■ Available records
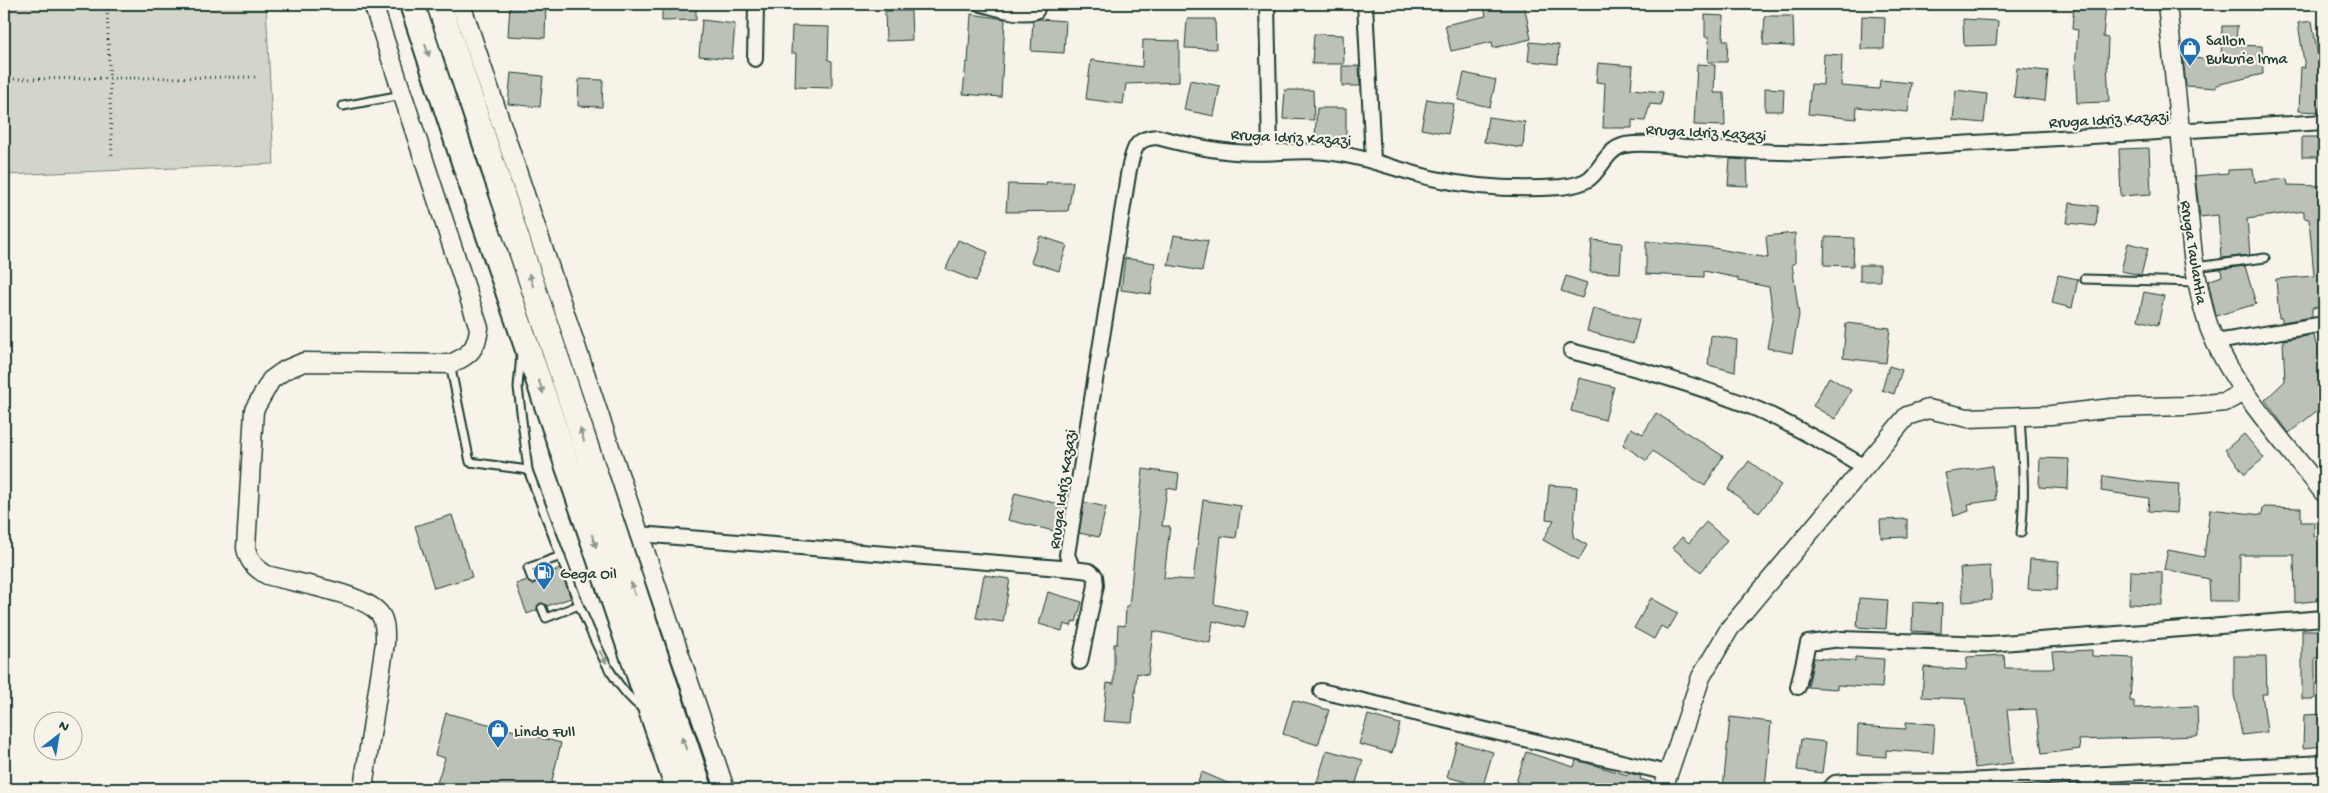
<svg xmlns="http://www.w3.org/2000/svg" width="2328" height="793" font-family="'Gochi Hand',sans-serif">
	<rect width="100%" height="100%" fill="#f7f3e8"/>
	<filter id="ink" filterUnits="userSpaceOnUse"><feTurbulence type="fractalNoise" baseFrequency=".02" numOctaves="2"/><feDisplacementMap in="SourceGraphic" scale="10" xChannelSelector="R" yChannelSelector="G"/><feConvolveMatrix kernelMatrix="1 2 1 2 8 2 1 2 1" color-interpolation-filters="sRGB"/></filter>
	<g filter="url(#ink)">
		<polygon fill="#d3d5ca" stroke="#79897f" points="4,4 266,4 274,164 4,175"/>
		<g fill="#bbc1b6" stroke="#1f3d34">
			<polygon points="510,4 546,4 545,38 508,36"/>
			<polygon points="662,4 696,4 696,20 662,21"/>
			<polygon points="1500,4 1524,4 1531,39 1493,48 1492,42 1451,51 1445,25 1486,16 1484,7"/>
			<polygon points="2074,4 2106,4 2103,37 2108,38 2107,63 2109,102 2077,103 2075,68 2078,30 2072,29"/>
			<polygon points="885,11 911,11 912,40 886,41"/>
			<polygon points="971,14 1005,19 1001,97 963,94 966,62 968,63"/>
			<polygon points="1705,15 1724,16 1723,40 1728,40 1727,62 1708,62 1709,37 1705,37"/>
			<polygon points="1765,16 1793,16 1794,46 1763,45"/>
			<polygon points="1862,16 1885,17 1884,49 1861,49"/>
			<polygon points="1039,19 1066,21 1064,53 1031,51 1033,20"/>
			<polygon points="1187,19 1215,19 1216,49 1185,48"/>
			<polygon points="1963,19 1998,21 1996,45 1964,46"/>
			<polygon points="702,20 735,24 732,59 699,56"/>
			<polygon points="2312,21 2320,68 2324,68 2324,112 2299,111 2301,67 2305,68 2298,23"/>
			<polygon points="792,26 829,27 828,60 832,61 832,88 795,87 796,53 791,53"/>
			<polygon points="2222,26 2237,26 2236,45 2262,46 2263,74 2216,85 2216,88 2186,86 2183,57 2221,61"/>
			<polygon points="1314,34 1343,35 1344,64 1312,64"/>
			<polygon points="1143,40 1179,41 1179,82 1126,84 1123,104 1086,99 1091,60 1142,67"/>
			<polygon points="1530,42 1559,45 1558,64 1528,61"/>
			<polygon points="1824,54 1842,55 1841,86 1879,89 1880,80 1911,83 1908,112 1857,107 1856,119 1808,114 1811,84 1823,85"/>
			<polygon points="1598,63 1633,66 1631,89 1663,92 1661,105 1650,104 1645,121 1632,120 1632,128 1603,128 1605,83 1596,82"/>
			<polygon points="1697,64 1715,65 1714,93 1724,93 1725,126 1694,125"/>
			<polygon points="1342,66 1359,66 1360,86 1342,86"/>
			<polygon points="2017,68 2048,71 2045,101 2014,97"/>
			<polygon points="511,73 543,76 540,107 508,104"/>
			<polygon points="1464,73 1496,80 1490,107 1458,100"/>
			<polygon points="579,79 603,80 602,107 578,106"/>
			<polygon points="1190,80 1220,86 1214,116 1184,110"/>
			<polygon points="1765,88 1784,89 1783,111 1765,111"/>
			<polygon points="1285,90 1313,90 1314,120 1283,119"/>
			<polygon points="1956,90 1987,94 1984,123 1953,120"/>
			<polygon points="1427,99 1454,104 1448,134 1421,129"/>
			<polygon points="1317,108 1346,108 1346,138 1315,137"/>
			<polygon points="1488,117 1525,122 1523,148 1484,142"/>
			<rect x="2302" y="137" width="16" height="20"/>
			<polygon points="2149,148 2151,194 2121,196 2119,149"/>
			<polygon points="1730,159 1747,160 1748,186 1728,185"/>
			<polygon points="2253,169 2255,182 2287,179 2288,185 2324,186 2324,307 2312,308 2312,317 2282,322 2282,318 2279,318 2276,279 2314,276 2309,219 2304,218 2304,211 2247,219 2250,255 2221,258 2218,215 2200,217 2195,176 2228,173 2228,170"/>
			<polygon points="1046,182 1073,182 1068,211 1006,212 1008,184 1046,185"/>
			<polygon points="2070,203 2098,206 2096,226 2067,223"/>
			<polygon points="1795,233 1795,264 1792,264 1799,315 1792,353 1767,348 1773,315 1769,287 1738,281 1738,278 1704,271 1704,277 1646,274 1646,241 1708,247 1768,258 1766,236"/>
			<polygon points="1174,235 1208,241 1202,271 1168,265"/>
			<polygon points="1040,236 1067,245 1059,271 1031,262"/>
			<polygon points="1825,237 1854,238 1853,266 1824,265"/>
			<polygon points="958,240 988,252 976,281 946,269"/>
			<polygon points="1592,240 1622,243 1620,273 1590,272"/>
			<polygon points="2128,243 2148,248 2141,275 2121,271"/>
			<polygon points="1125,258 1155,263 1151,294 1121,290"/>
			<rect x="1860" y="265" width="20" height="16"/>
			<polygon points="2245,266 2256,304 2216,316 2208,281 2222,276 2221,269"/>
			<polygon points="2058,275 2078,279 2072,308 2052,303"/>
			<polygon points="1566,276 1587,283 1582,298 1561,291"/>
			<polygon points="2144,292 2164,296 2158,325 2138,320"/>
			<polygon points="1593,308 1639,320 1633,344 1587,331"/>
			<polygon points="1846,323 1890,328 1886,363 1843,358"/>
			<polygon points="1711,335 1737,340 1735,372 1708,365"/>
			<polygon points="2314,335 2316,345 2324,344 2324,405 2289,433 2265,400 2285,381 2283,340"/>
			<polygon points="1889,366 1902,370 1894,394 1882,390"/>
			<polygon points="1829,377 1851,390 1835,419 1813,406"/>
			<polygon points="1579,378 1614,387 1605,420 1571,411"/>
			<polygon points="1656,413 1723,456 1705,486 1652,451 1647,461 1623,445 1631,428 1643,434"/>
			<polygon points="2244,434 2264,458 2245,474 2225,450"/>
			<polygon points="2040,458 2069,459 2068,489 2039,487"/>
			<polygon points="1749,461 1781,485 1759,513 1728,489"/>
			<polygon points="1992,466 1996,500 1968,504 1969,511 1954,516 1945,473"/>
			<polygon points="1143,469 1179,474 1177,490 1167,488 1162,526 1170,526 1164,578 1193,580 1203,500 1241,506 1236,538 1221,536 1214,604 1248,612 1244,628 1213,621 1210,643 1153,631 1148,675 1137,673 1132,723 1103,721 1107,683 1114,684 1114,644 1117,644 1118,625 1125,626 1126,606 1129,606"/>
			<polygon points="2103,476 2138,481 2179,484 2177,513 2148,511 2149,498 2101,491"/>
			<polygon points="1549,485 1577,487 1573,537 1587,545 1579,560 1543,540 1554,520 1546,519"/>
			<polygon points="1015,493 1066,506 1062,529 1055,527 1054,531 1008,520"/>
			<polygon points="1084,502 1106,507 1099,537 1079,533"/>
			<polygon points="2263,507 2301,508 2301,522 2314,522 2314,536 2324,537 2324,600 2295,603 2294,555 2240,555 2239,601 2210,601 2209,579 2164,569 2168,550 2204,557 2210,509 2262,515"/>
			<polygon points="452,515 472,577 434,588 415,526"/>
			<polygon points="1907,519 1907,537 1881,538 1880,520"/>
			<polygon points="1706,522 1727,540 1701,572 1673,548 1682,537 1689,543"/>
			<polygon points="2030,559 2059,561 2057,590 2028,589"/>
			<polygon points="1990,566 1992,600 1963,602 1960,568"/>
			<polygon points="560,569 571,598 547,606 540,603 538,605 537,610 527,614 516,584 527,580 533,584 536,582 537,577"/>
			<polygon points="2130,571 2162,572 2162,605 2129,604"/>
			<polygon points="984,575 1010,579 1003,622 976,618"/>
			<polygon points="1048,592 1082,602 1076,622 1073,621 1071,626 1064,624 1062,631 1039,624"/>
			<polygon points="1651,598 1678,613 1668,630 1661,626 1654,639 1634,628"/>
			<polygon points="1859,598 1888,600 1886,629 1857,627"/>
			<polygon points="1913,602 1942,604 1941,633 1912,631"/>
			<polygon points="2302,630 2323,630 2322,658 2315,658 2315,699 2302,699"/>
			<polygon points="2092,650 2092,656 2133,658 2130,701 2134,701 2134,708 2197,706 2198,736 2079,740 2080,749 2042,754 2036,709 2007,710 2013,763 1975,768 1966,699 1922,697 1924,667 1966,670 1967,657 2004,655 2005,668 2054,668 2052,652"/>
			<polygon points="2234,656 2266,656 2267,694 2262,694 2267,732 2242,735 2234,694"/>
			<polygon points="1855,657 1884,659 1882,688 1837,685 1837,689 1808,687 1814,658 1855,661"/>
			<polygon points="1293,700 1329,710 1318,745 1283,734"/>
			<polygon points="446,713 561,743 550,789 435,789 445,758 435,755"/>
			<polygon points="2324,714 2324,746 2303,748 2304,715"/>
			<polygon points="1368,715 1400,724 1392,753 1359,744"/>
			<polygon points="1730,717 1771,722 1765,789 1723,789"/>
			<polygon points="1906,722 1935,724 1933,753 1886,750 1886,757 1857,755 1858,726 1906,729"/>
			<polygon points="1801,739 1826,742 1822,773 1797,770"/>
			<polygon points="1457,742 1493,752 1482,789 1464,789 1466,782 1447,777"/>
			<polygon points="1327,750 1363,760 1354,789 1331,789 1316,785"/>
			<polygon points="1526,752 1574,767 1576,760 1628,775 1629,773 1641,776 1640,779 1654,783 1653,789 1541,789 1516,782"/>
			<polygon points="1202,772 1241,789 1195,789"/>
		</g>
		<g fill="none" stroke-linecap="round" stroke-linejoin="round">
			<g stroke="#1f3d34" stroke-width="11">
				<g id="service">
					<polyline points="343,106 402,95"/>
					<polyline points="2195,267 2265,258"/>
					<polyline points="2084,279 2197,282"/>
					<polyline points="521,354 518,387 528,470"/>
					<polyline points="450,364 470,462 528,470 579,605 546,618 542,608"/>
					<path d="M2020,416C2022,455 2026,494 2021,533"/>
					<polyline points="532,579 528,568 561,556"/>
					<path d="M579,605C596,642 610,685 644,710"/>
				</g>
			</g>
			<g stroke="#1f3d34" stroke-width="18">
				<g id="minor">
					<path d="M981,4C999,8 1018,16 1036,11L1039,4"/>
					<polyline points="1267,4 1270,152"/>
					<polyline points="1365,4 1373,160"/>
					<polyline points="755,59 756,4"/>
					<polyline points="2216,342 2324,324"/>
					<path d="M1571,351C1634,368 1699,385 1759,410C1795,426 1829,446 1863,466"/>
					<path d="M639,534L1073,569L1067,555L1129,169C1134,150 1134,138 1157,137C1183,144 1209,150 1235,152C1266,155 1296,149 1326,152C1365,156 1399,171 1436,179C1477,188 1520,190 1561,187C1570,186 1583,184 1590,178C1602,168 1607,149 1625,145C1649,141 1676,147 1700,148C1737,151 1773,152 1810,153L2324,122"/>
					<polyline points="1073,569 1089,571 1095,576 1096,585 1080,662"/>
					<polyline points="1798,687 1808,643 1841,639 1989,644 2324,618"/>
					<polyline points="1321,691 1668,773"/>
					<polyline points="2089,775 2089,789"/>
					<polyline points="1828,789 1835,783 1845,782 1965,781 2324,763"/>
				</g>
			</g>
			<g stroke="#1f3d34" stroke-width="21">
				<g id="tertiary">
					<polyline points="461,4 725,789"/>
					<path d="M2167,4L2193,256C2197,280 2201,304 2209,327C2231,386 2285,443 2324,493"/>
					<path d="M365,789L364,781L385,643C385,633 386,621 379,613C362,593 294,583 267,575C255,568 249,562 246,548L254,410L271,380L285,370L304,362L450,364C469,356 477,349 479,328L373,4"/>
					<polyline points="1663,789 1701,677 1730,628 1907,416 1928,409 1968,418 2051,415 2112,408 2185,406 2225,402 2245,391"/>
				</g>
			</g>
			<g stroke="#1f3d34" stroke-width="28">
				<g id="trunk">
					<polyline points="412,4 468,174 678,789"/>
					<polyline points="439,4 700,789"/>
				</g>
			</g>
			<g stroke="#1f3d34" stroke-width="3" stroke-dasharray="1 4" stroke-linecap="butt">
				<polyline points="107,4 112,157"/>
				<polyline points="4,5 49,4"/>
				<polyline points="4,79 258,77"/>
			</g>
			<use href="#service" stroke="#f7f3e8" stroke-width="7"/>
			<use href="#minor" stroke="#f7f3e8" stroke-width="14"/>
			<use href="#tertiary" stroke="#f7f3e8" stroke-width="18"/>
			<use href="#trunk" stroke="#f7f3e8" stroke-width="24"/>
		</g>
		<defs><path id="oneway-solid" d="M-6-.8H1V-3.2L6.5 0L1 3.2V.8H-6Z" transform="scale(1.25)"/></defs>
		<g fill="#8b988e">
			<use href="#oneway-solid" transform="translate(427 50) rotate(72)"/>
			<use href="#oneway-solid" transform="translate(531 280) rotate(-108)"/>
			<use href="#oneway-solid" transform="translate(541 387) rotate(71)"/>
			<use href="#oneway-solid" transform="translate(582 435) rotate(-108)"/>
			<use href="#oneway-solid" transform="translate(594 541) rotate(71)"/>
			<use href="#oneway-solid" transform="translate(633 589) rotate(-108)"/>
			<use href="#oneway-solid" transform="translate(603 657) rotate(60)"/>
			<use href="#oneway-solid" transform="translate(684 743) rotate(-109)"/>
		</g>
	</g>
	<defs>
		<g id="shop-pin" transform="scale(1.125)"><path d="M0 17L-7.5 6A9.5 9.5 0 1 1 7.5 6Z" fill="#1f6fb2" stroke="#f7f3e8"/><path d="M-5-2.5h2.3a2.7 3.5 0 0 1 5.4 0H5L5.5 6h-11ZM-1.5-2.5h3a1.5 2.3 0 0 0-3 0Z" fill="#fff"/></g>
		<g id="fuel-pin" transform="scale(1.125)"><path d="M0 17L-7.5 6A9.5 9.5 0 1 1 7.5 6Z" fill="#1f6fb2" stroke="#f7f3e8"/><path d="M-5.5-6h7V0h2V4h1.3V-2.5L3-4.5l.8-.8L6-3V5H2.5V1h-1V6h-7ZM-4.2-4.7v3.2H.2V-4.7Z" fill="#fff"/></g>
	</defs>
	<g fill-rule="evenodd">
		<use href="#shop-pin" x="2190" y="48"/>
		<use href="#fuel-pin" x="544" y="572"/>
		<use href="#shop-pin" x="498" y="730"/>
	</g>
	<g text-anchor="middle" stroke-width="4.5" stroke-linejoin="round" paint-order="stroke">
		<g font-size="16" fill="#1f3d34" stroke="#f7f3e8" text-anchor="start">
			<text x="2206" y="45">Sallon<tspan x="2206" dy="18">Bukurie Irma</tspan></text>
			<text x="560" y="578">Gega Oil</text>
			<text x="514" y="736">Lindo Full</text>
		</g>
		<g font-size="16" fill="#1f3d34" stroke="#f7f3e8">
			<text transform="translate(2109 118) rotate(-3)" y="6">Rruga Idriz Kazazi</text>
			<text transform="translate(1706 131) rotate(3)" y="6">Rruga Idriz Kazazi</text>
			<text transform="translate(1291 136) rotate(3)" y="6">Rruga Idriz Kazazi</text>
			<text transform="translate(2195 252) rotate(81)" y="6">Rruga Taulantia</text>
			<text transform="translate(1061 489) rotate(-82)" y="6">Rruga Idriz Kazazi</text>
		</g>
	</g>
	<rect width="2328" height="793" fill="none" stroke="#f7f3e8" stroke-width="20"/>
	<rect x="10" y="10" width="2308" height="773" fill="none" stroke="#1f3d34" stroke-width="2" filter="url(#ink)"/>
	<g transform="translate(58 736) rotate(31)"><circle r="24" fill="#f7f3e8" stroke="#a1aaa0"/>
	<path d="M0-4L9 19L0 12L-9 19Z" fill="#1f6fb2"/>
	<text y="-8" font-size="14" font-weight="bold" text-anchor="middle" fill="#1f3d34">N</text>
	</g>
</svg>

■ Action item
Filter the listing above, keeping only the lines with "round".

■ Expected answer
		<g fill="none" stroke-linecap="round" stroke-linejoin="round">
	<g text-anchor="middle" stroke-width="4.5" stroke-linejoin="round" paint-order="stroke">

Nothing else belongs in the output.